'Shocked' Spaniards mourns air crash victims
Flags flew at half-mast and workplaces fell silent Wednesday as Spain grieved the 150 people, including at least 51 Spaniards, killed in a plane crash in the French Alps.
Mourners stood still for a minute's silence at noon at both houses of parliament in Madrid, in theatres, on football fields and elsewhere, after the government declared three days of mourning.
Barcelona's El Prat airport, where the Germanwings flight took off on Tuesday and which was bedecked with giant wreaths, came to a halt for a minute.
"The atmosphere is tense. The city is sad," 58-year-old Maria Antonia Roig said after dropping her son off to catch a flight.
"Everyone knows someone who knows a victim. It has hit very close to home."
Among the flags at half-mast across Spain were those atop Barcelona's opera house, the Gran Teatre del Liceu.
Two star opera singers who had just performed there in Richard Wagner's "Siegfried" died in the crash.
One of them, German contralto Maria Radner, 33, was killed along with her baby and husband, the Liceu theatre said.
The Liceu and the Teatro Real opera house in Madrid each held a minute's silence at noon.
FC Barcelona said its hockey and handball teams wore black armbands in matches Tuesday and the basketball team would do likewise on Wednesday.
Real Madrid footballers also held a minute's silence before training on Wednesday, the club said.
- Counting the dead -
Prime Minister Mariano Rajoy flew to France to visit the area of the crash site in a remote area of the French Alps alongside German Chancellor Angela Merkel and French President Francois Hollande.
French leaders said no-one survived the crash of the Airbus A320 operated by Lufthansa's low-cost subsidiary Germanwings.
"We will never forget you. In the name of all Spaniards," Rajoy wrote in a condolence book.
"We want to join all of them in their pain," Rajoy added in a speech, in a reference to the victims' loved ones.
"We want to help them by any means available to us. We want to identify all the victims and repatriate them in the best possible conditions."
Rajoy's government said 51 Spanish victims had so far been identified as being on the flight.
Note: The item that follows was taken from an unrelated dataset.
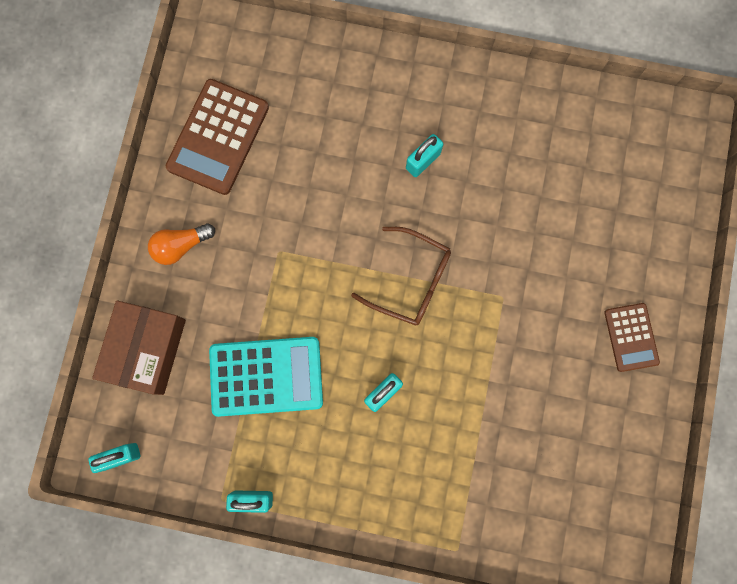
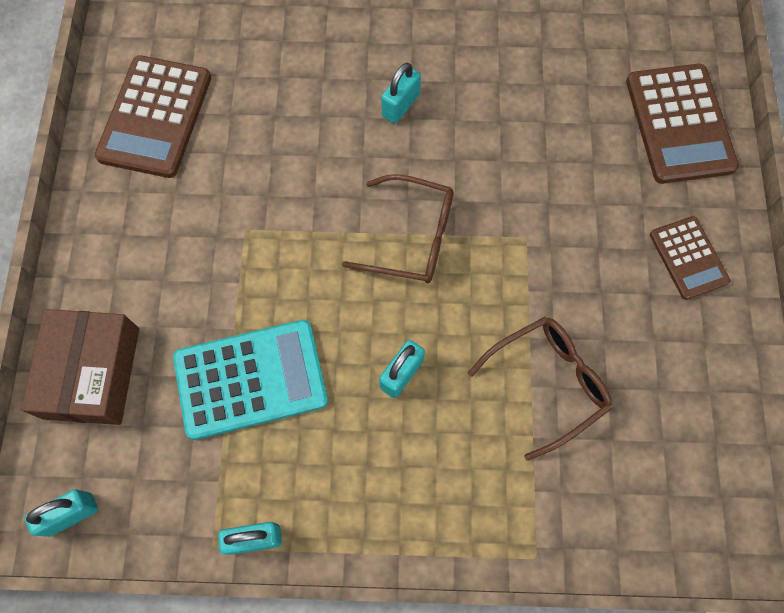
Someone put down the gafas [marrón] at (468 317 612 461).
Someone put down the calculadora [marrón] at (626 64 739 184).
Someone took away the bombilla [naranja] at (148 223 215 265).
Officers were taking genetic samples from dozens of relatives to help identify the dead, said Xavier Porcuna, a spokesman for the Catalan police.
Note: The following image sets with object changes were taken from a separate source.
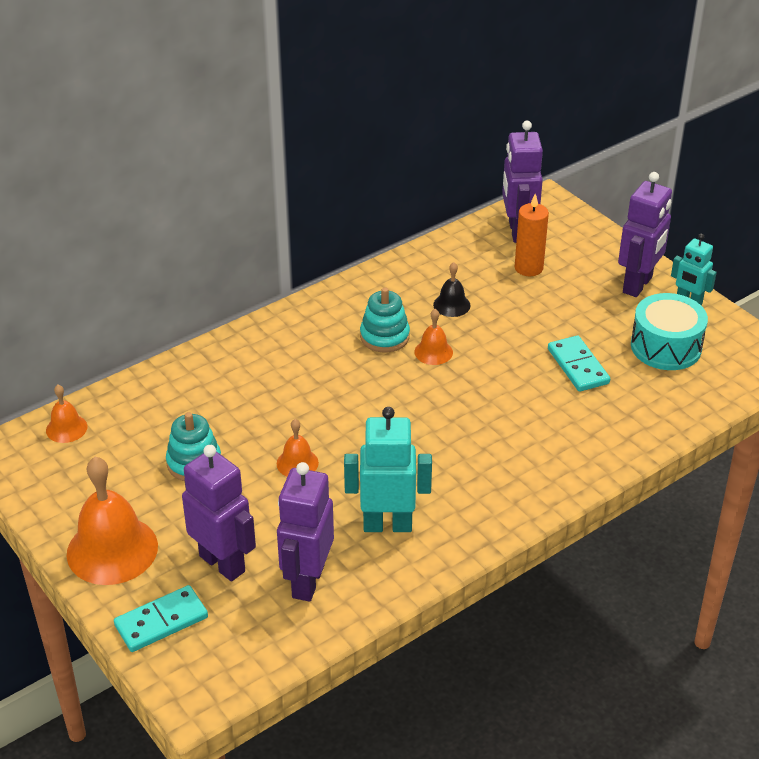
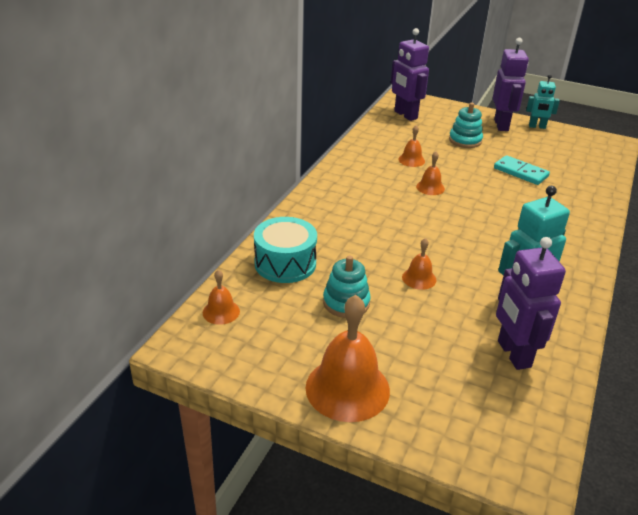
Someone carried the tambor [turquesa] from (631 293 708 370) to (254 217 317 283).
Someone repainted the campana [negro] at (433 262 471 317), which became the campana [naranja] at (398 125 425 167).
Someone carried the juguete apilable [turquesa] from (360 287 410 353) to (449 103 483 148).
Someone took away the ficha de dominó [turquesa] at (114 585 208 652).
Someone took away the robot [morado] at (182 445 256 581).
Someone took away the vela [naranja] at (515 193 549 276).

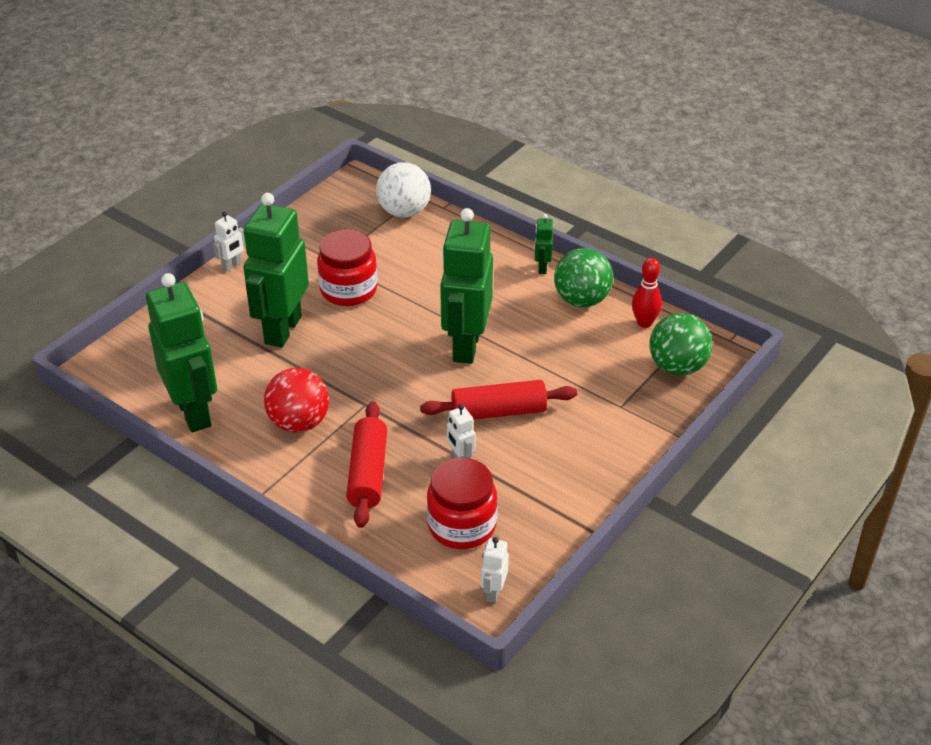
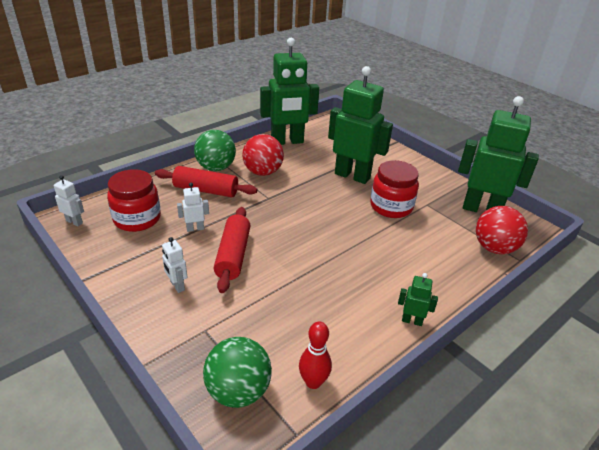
Someone carried the robot [blanco] from (213 212 245 271) to (162 237 187 293).
Someone carried the pelota [verde] from (554 248 613 307) to (194 130 236 171).
Someone carried the robot [verde] from (440 208 493 364) to (458 96 539 212).
Someone repainted the pelota [blanco] at (376 162 431 217), which became the pelota [rojo] at (476 206 528 254).

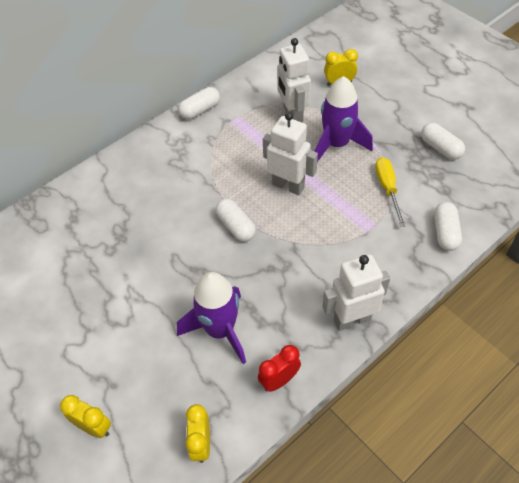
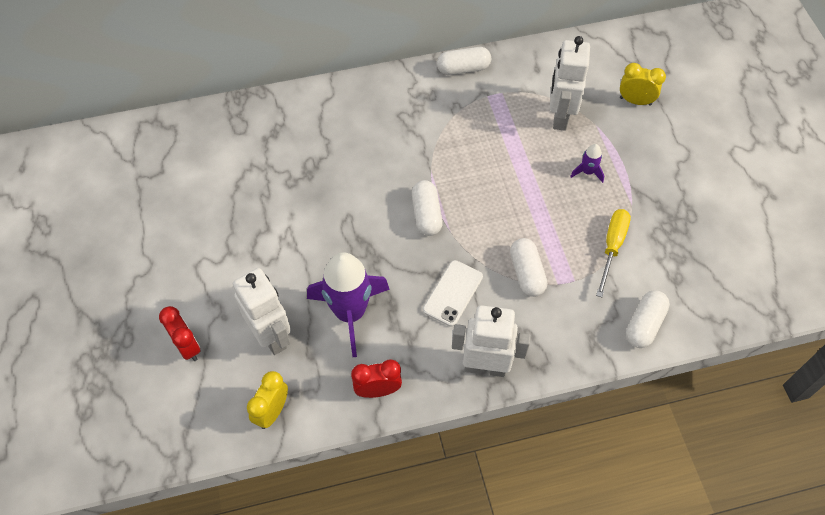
Someone repainted the despertador [amarillo] at (60 395 111 438), which became the despertador [rojo] at (159 306 200 361).
Someone carried the robot [blanco] from (263 112 318 195) to (233 268 291 355).
Someone put down the móvil [blanco] at (423 260 483 327).
Someone carried the cápsula [blanco] from (421 123 465 160) to (510 238 547 297).
Someone scaled the cohete [morado] at (314 76 373 162) by 0.43.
"Within 24 hours we will be able to start sending the genetic profiles to the French authorities," he said.
There was still no word on the cause of the crash by Wednesday afternoon. Lufthansa said Tuesday it was working on the assumption that it was an accident.
- Schoolchildren in shock -
A big black ribbon filled the front page of Catalan newspaper ARA and the same symbol appeared on Spanish public television and various official Twitter accounts.
Germanwings said there were at least 72 Germans on board the flight, among them 16 school pupils and two teachers who had been in Spain for an educational exchange.
The school visited by the German pupils in the Catalan town of Llinars del Valles held a private ceremony for the victims.
"It's very sad... A shock," one pupil, Georgina Diaz, told AFP on Tuesday.
Spain was sending 11 psychologists to France to attend to any victims' relatives who may travel to the area of the crash, the government said.
Lufthansa said it would arrange for two flights to leave from Spain and Germany on Thursday morning to take family members of the crash victims to southern France so they can visit the accident site.
The airline's chief executive, Carsten Spohr, met with relatives and friends of crash victims in Barcelona.
"This meeting is hard to describe in words, it was very, very emotional for all of us. What they have gone through is of course incomprehensible and it was difficult to be there," he told a news conference.